Letting go of day-to-day control doesn’t mean letting go of the direction, mind you. But being a modern leader with an agile mindset means doing everything you can to make sure that teams are not inhibited from doing the jobs that they were hired to do in the first place. 

Protect the Intellectual, Creative, and Psychological Safety of Your Workers 

Google’s two-year Aristotle project somewhat famously studied 180 teams, collected data from over 200 interviews, and studied over 250 different team attributes. The study then used some of the most talented analysts and psychological experts, and what they found was some of the expected. Good teams need dependable people, clearly stated goals, and the knowledge that their work was going to be impactful.   

The surprise? Analysts uncovered that workers needed to feel psychologically safe at work in order for teams to innovate successfully.  

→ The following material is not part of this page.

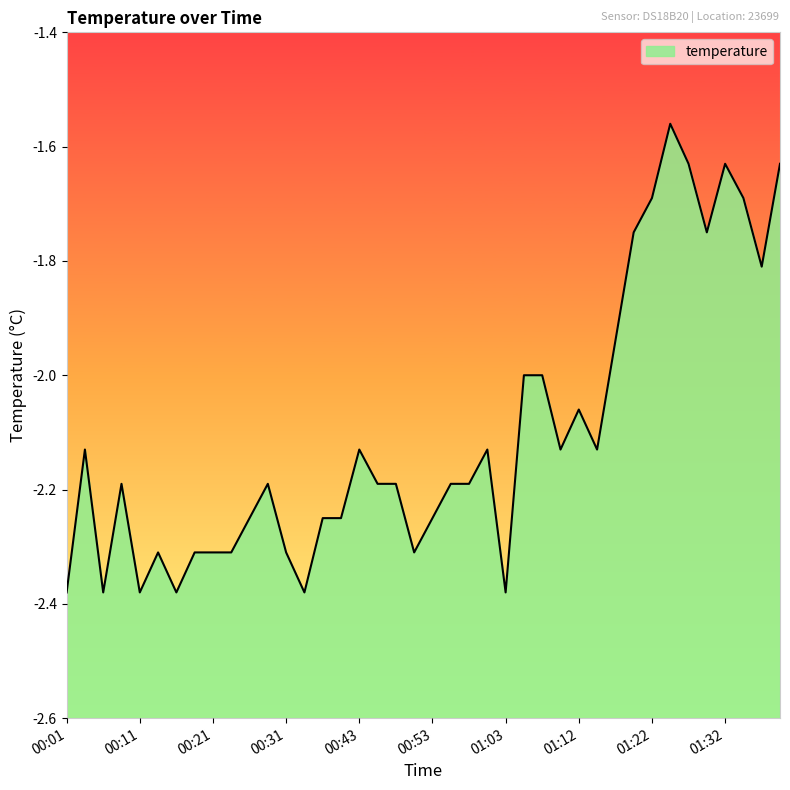

What is the minimum value shown in the chart?

-2.4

So: Safety and innovation are deeply connected, and productive professionals know this. A-list talent isn’t going to make suggestions in a meeting or a huddle when ideas aren’t welcomed effectively. What kind of imagination are you likely to bring to work with you, or utilize regularly, if you feel humiliated, embarrassed, micromanaged, or distrusted?   

By contrast, what kind of innovations are you more likely to recommend or discover if you feel safe to take risks, share your opinion, or air grievances about a colleague or a manager?   

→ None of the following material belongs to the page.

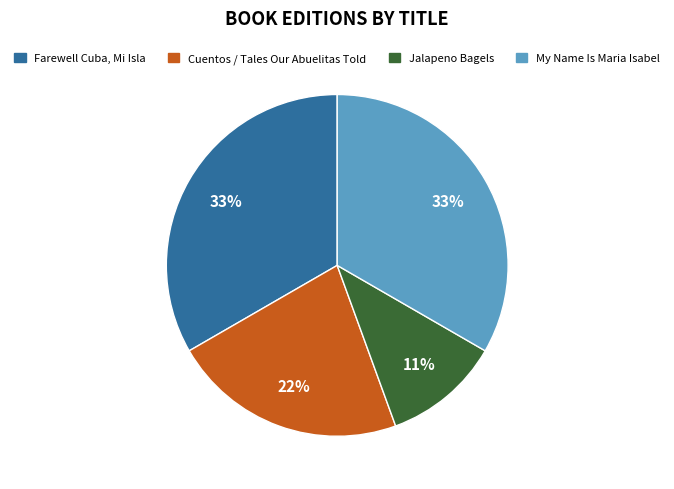

What is the smallest slice in the pie chart?

Jalapeno Bagels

Your engineers, product staff, and designers need more than technical skills to succeed. Effective communication skills throughout the company are an absolute must. Psychological safety is probably as important to incoming and existing staff as salary and other tangibles. If folks feel stifled, or (heaven forbid) unsafe, the culture will stall, people will walk, and your team will be left with more shoes to fill.  

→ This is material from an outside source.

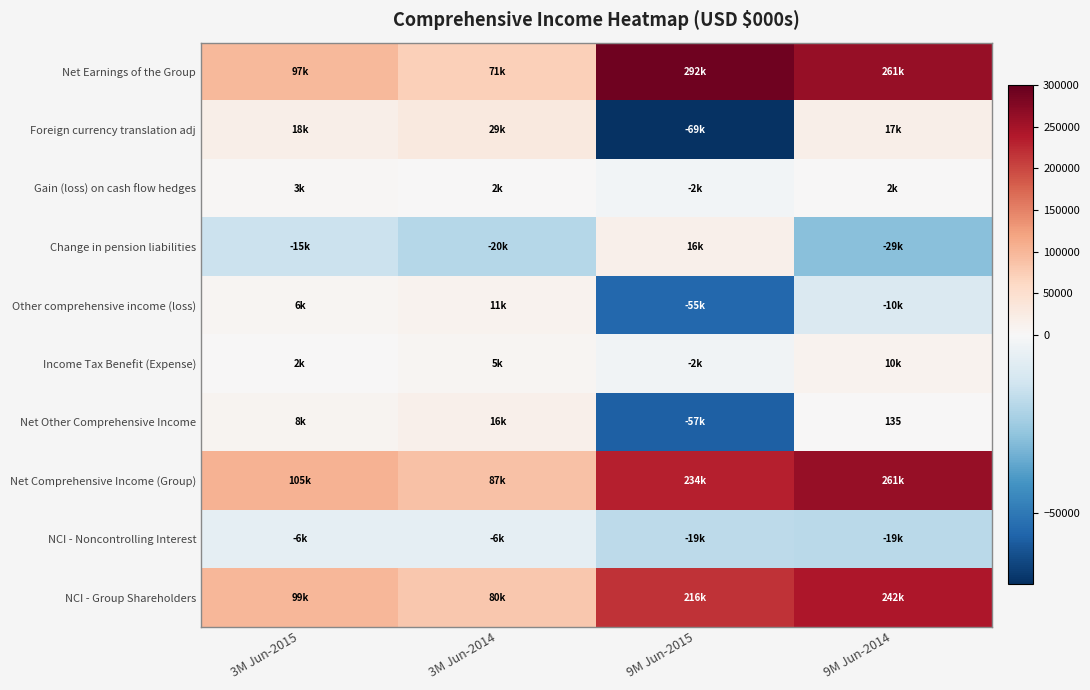

At which label does Net Other Comprehensive Income reach its minimum?

9M Jun-2015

If your environment is on the high-pressure and/or stifling side, you may need to start gently, but do it with a firm hand. You are positioned to be the very individual who helps the company change course. Here are some ideas to get you started:  

  • Find allies and identify champions. Are there folks in leadership who are aware of the issues and who will agree to some gentle—but firm—conversations? 
  • Show them the data. It’s much harder to argue with facts than opinions. 
  • Start with small, incremental changes. Companies are built on layers upon layers of relationships. Reconfiguring them is going to take time. 
  • Ask for help. You may need to bring in reinforcements, and that’s precisely what a communicative, encouraging, and qualified professional will help you do.  

Use an Agile Framework Within HR  

Yes, you can absolutely use Agile within your own teams, and you can become an agile HR department even if the organization hasn’t yet reached its full Agile transformation.   

Your own transformation will also give you greater insight into the pain points and difficulties of the process. Agile isn’t just for engineers and software. It’s a framework that can be layered into any business function to free up creativity and innovation.  

When you embrace (you’ve probably done this already) that your employees are the clients, and that your products are how you develop employee programs, Agile transforms HR into a strategic functional specialty.  

Agile for HR looks a whole lot like Agile anywhere:  

  • Prioritize change over “the plan” → It’s not called Agile for nothing! 
  • Embrace data and testing over opinion and anecdote → Data never, ever lies. 
  • Put individuals and interactions above targets → Humans are your greatest resource. 
  • Rapid bursts of innovation over big campaigns → You don’t “go for” a marathon every day; you go for a run. 
  • Try small experiments over massive “bet it all” campaigns → It’s far easier to adjust and learn in small increments. 
  • Collaboration > Hierarchies → Management removes obstacles to success rather than provide constant oversight.

There is never a “right” moment for transformation, but there are people around you with a deep and resonant understanding of what needs to change and where it’s needed the most. HR is a profound link between those conversations and resources, and could be the spark that directs the culture into a new and utterly transformational future.